Comforting Your Dog After Surgery
Following your dog's spay or neuter surgery, your pet should experience minimal pain, but we know that you will want to help your pet to rest and feel as comfortable as possible. Here are a few things that you can do to help comfort your dog after neutering:
- Even if you feel like your dog looks sad, it's important to have your pooch wear a post-operative jumpsuit (recovery suit) or a cone (Elizabethan collar) to prevent your pup from licking the incision site. Licking the incision could lead to infection.
- Ensure that your dog has a quiet place to recover indoors and away from other animals and small children.
- Prevent your dog from running, jumping, or climbing stairs for two weeks following the spay or neuter surgery. Follow your vet's instructions regarding activity after these procedures, since your dog may require further restrictions.
- For your dog's incision to heal as quickly as possible, do not bathe your dog (or allow your dog to swim) for at least ten days after spaying or neutering.
- Check the incision site daily for any possible signs of infection and to ensure that the incision is healing well.
Contact your vet if you spot any redness, swelling or discharge at the incision site, or if the incision has opened. Symptoms such as lack of energy, reluctance to eat, vomiting or diarrhea also signal the need to call your vet.
How Long Will Animals Be In Pain After Neutering Or Spaying
When you pick your pooch up from the vet's office after their surgery, your dog may be tired, queasy, or just not seem like their usual self - those are pretty typical side effects of general anesthesia. The next day your pet should begin behaving more like themselves and be showing little sign of pain.
The pain associated with spay or neuter surgeries is typically more of a discomfort and may last for just a few days and should be completely gone after about a week. If your pet is experiencing pain or discomfort for more than a couple of days it's a good idea to contact your vet for further advice.
Spay surgeries are somewhat more involved than neutering, however, it should take about the same amount of time to recover from either of these surgeries.

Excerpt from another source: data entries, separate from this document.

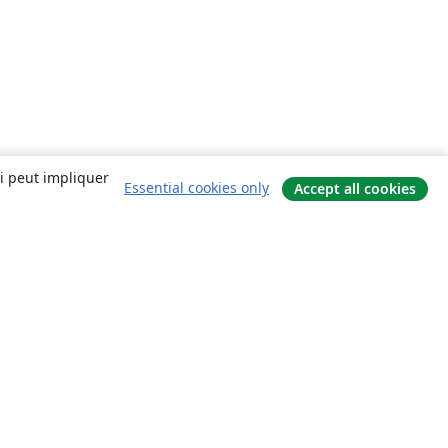
ui peut impliquer
Essential cookies only
Accept all cookies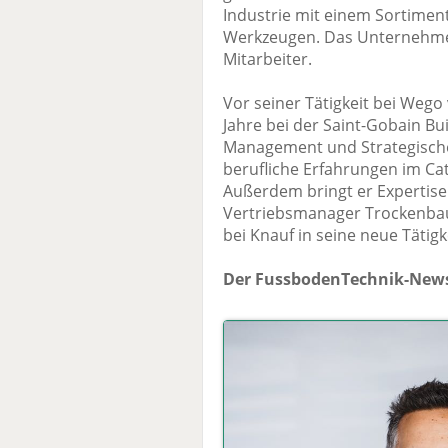
Industrie mit einem Sortimen
Werkzeugen. Das Unternehmen
Mitarbeiter.
Vor seiner Tätigkeit bei Wego 
Jahre bei der Saint-Gobain Bui
Management und Strategisch
berufliche Erfahrungen im C
Außerdem bringt er Expertise 
Vertriebsmanager Trockenba
bei Knauf in seine neue Tätigke
Der FussbodenTechnik-News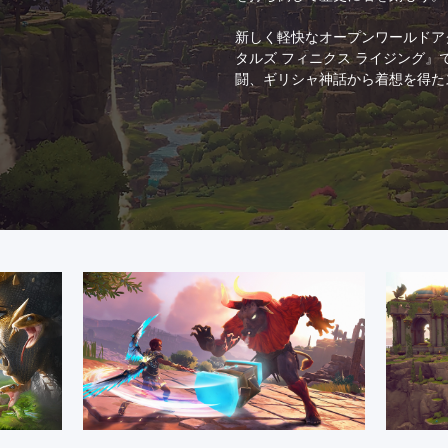
新しく軽快なオープンワールドア
タルズ フィニクス ライジング
闘、ギリシャ神話から着想を得た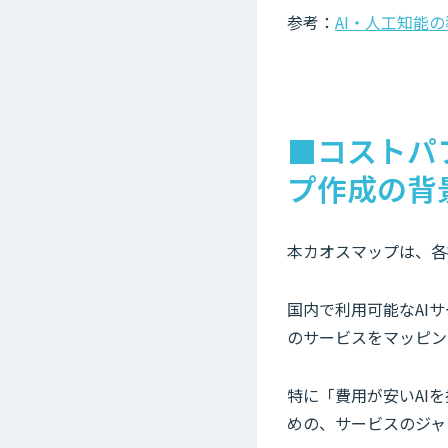
参考：
AI・人工知能
■コストパフ
プ作成の背
本カオスマップは、各
国内で利用可能なAI
のサービスをマッピン
特に「費用が安いAI
めの、サービスのジャ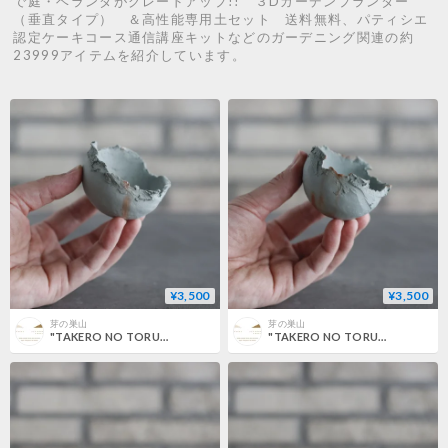
で庭・ベランダがグレードアップ!! ３Dガーデンプランター
（垂直タイプ） ＆高性能専用土セット 送料無料、パティシエ
認定ケーキコース通信講座キットなどのガーデニング関連の約
23999アイテムを紹介しています。
¥3,500
¥3,500
芽の巣山
芽の巣山
"TAKERO NO TORUKO" / CHIGIRI / マメ (2号) no.802/207
"TAKERO NO TORUKO" / CHIGIRI / マメ (2号) no.802/206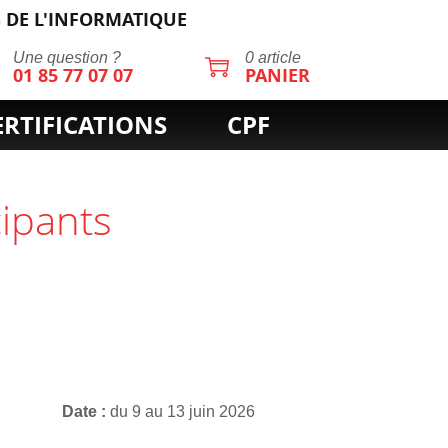
 DE L'INFORMATIQUE
Une question ?
0 article
01 85 77 07 07
PANIER
ERTIFICATIONS
CPF
cipants
Date
du 9 au 13 juin 2026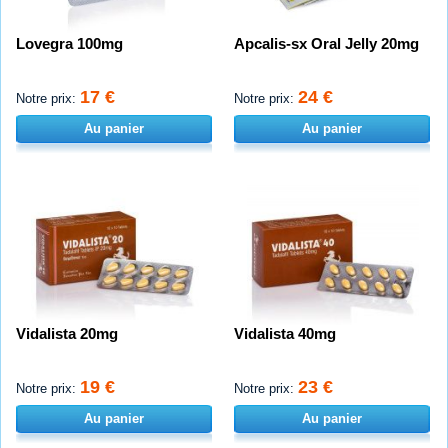
Lovegra 100mg
Apcalis-sx Oral Jelly 20mg
17 €
24 €
Notre prix:
Notre prix:
Au panier
Au panier
Vidalista 20mg
Vidalista 40mg
19 €
23 €
Notre prix:
Notre prix:
Au panier
Au panier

Relieving Your Dog's Pain After Surgery
During the surgery, your dog will be unconscious and not feel any pain. Once your dog wakes up further medication will be provided by your vet, as required. Veterinarians administer pain medications to your dog via an injection. This long-term pain medication should last for about 12-24 hours after surgery is complete.
Your vet will also prescribe any take-home pain meds they feel that your dog will need to help relieve post-operative pain. Some of the most common medications prescribed to help manage a dog's pain after spay or neuter surgery include Torbugesic or Rimadyl.
It's essential to follow your vet's instructions carefully when it comes to giving your dog pain medications. Never give your dog human pain medications! Some pain medications that work for humans are poisonous to dogs.
Note: The advice provided in this post is intended for informational purposes and does not constitute medical advice regarding pets. For an accurate diagnosis of your pet's condition, please make an appointment with your vet.